That does strike at the heart of the issue. From two current religions, one might consider, after death, an issue of bad karma, or a burden of sin. Very much not wanting to stray into real world religions (I'm pretty sure the site very much wants to avoid discussions in that area), I can see characters in a fantasy world having to look to such issues. At least for D&D, there is a definite soul, and the actions of an entity can very much have an impact on what happens to the soul upon death. That is for most D&D cosmologies, although, possibly not for that of the original poster.
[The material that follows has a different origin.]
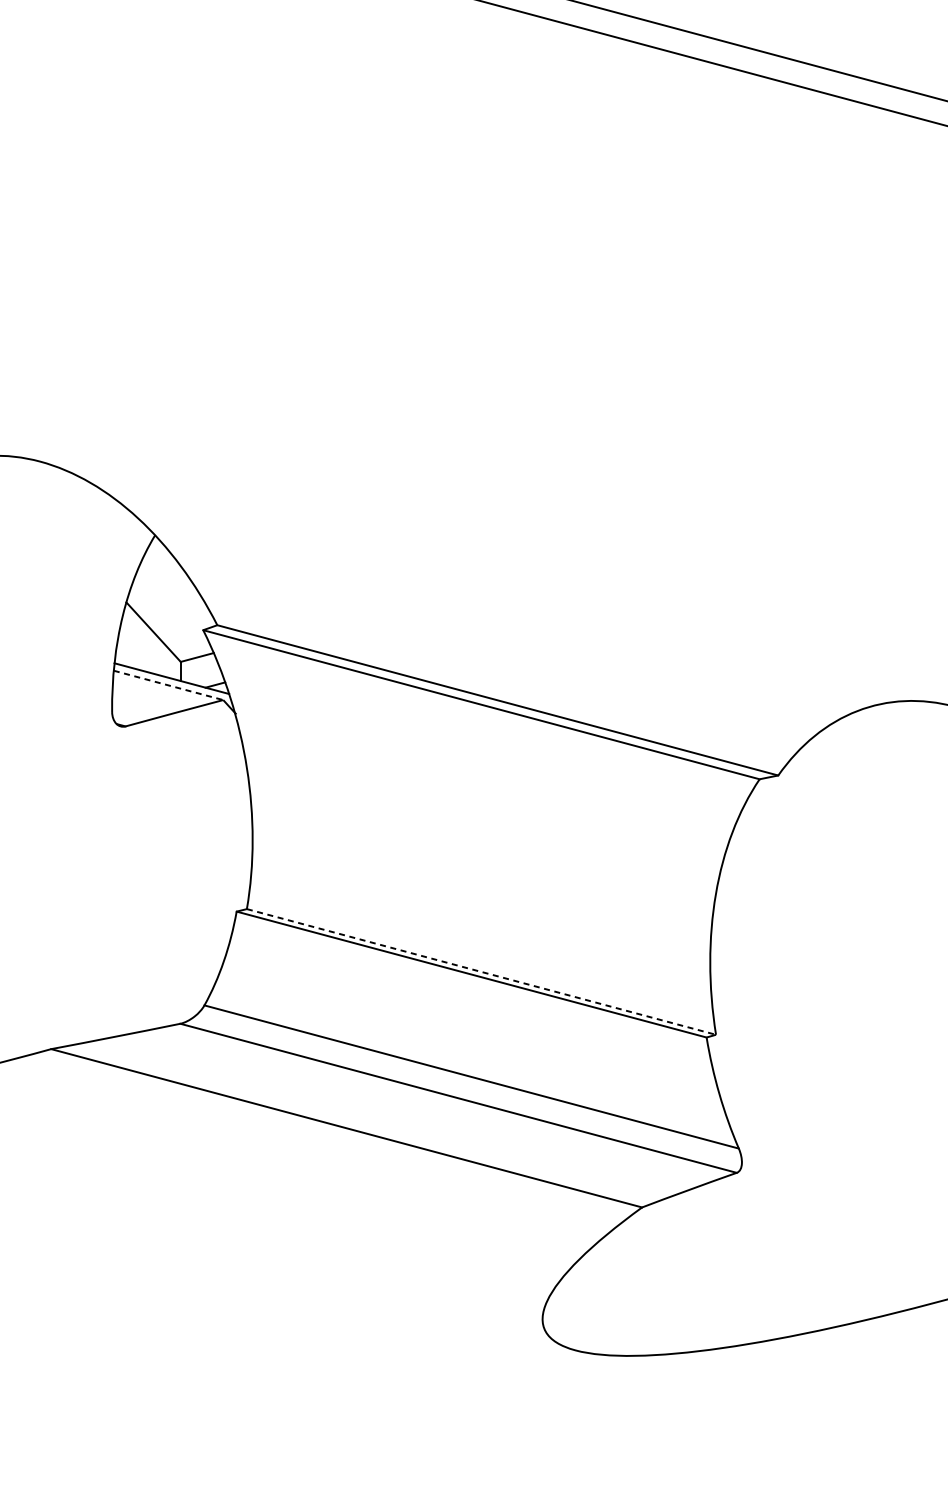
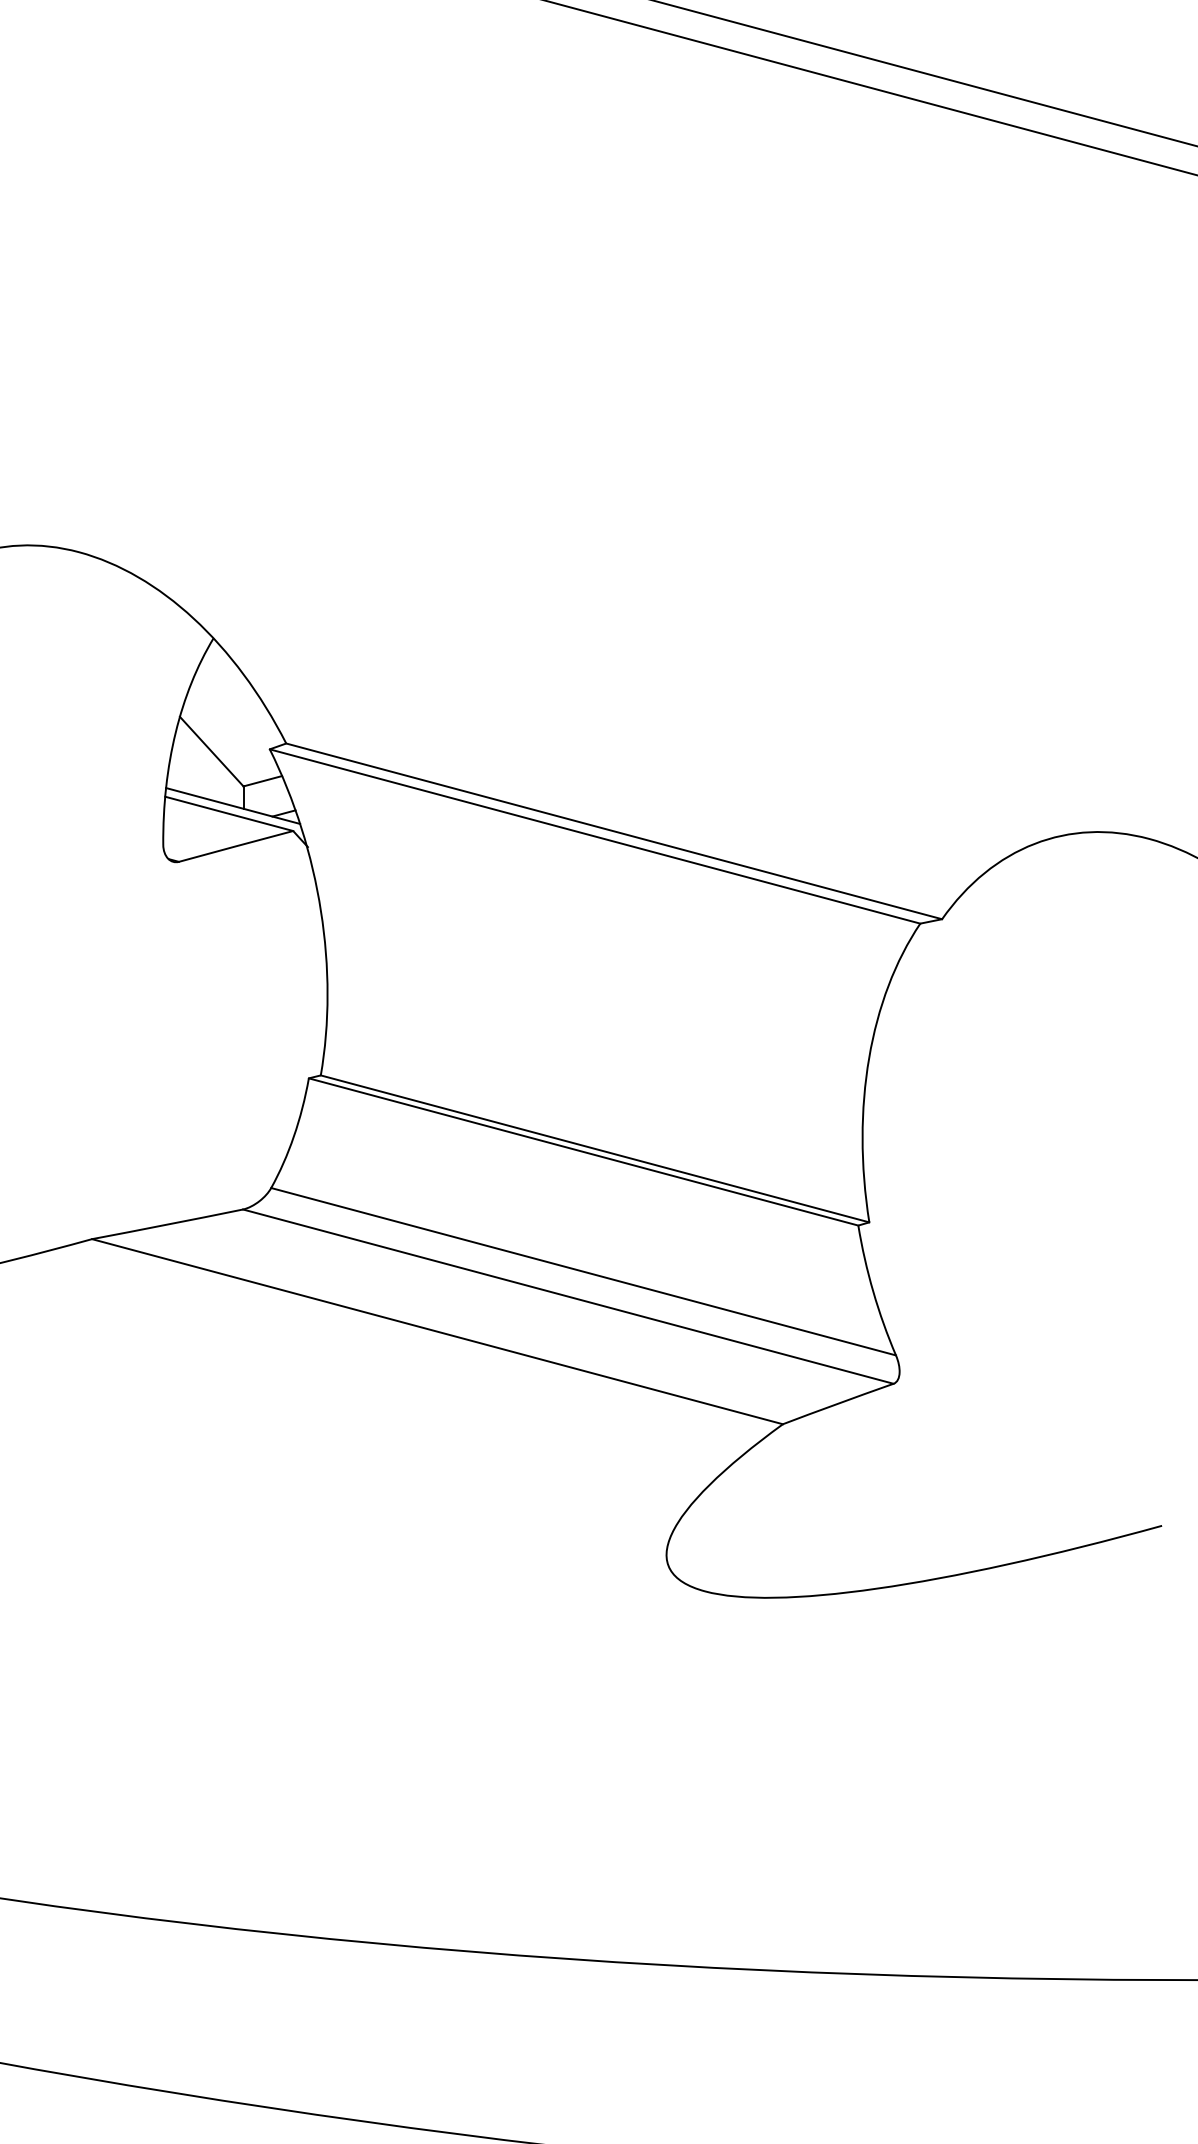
line: (168, 685) -> (229, 814), dashed -> solid
line: (481, 971) -> (595, 1148), dashed -> solid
Although, that trivializes the issue, to an extent. I always wondered why D&D settings don't eventually center on religion and alignment, what with concrete resurrection and concretely visitable outer planes. A more interesting part of ethical and moral questions lies in areas where concrete proofs are hard to come by (if available at all, in a non-subjective way).

Tom
 


I suspect the grief the Religious crowd gave TSR/WOTC during the 1980s simply for having demons and devils in the game was more than sufficient incentive for them to avoid openly raising the issue of questionable morality, with confidence any group sufficiently capable of discussing such Mature issues would do so without needing an official Corporate stance on the subject beyond the brief explanations given regarding Alignment and the Great Wheel.

Personally, I would question the vampire's intentions regarding OUR party and having satisfied our personal safeties, would gladly accept her continued companionship as long as our mutual interests remained compatible with the clear understanding that ANY offensive action taken against ourselves would be met in kind.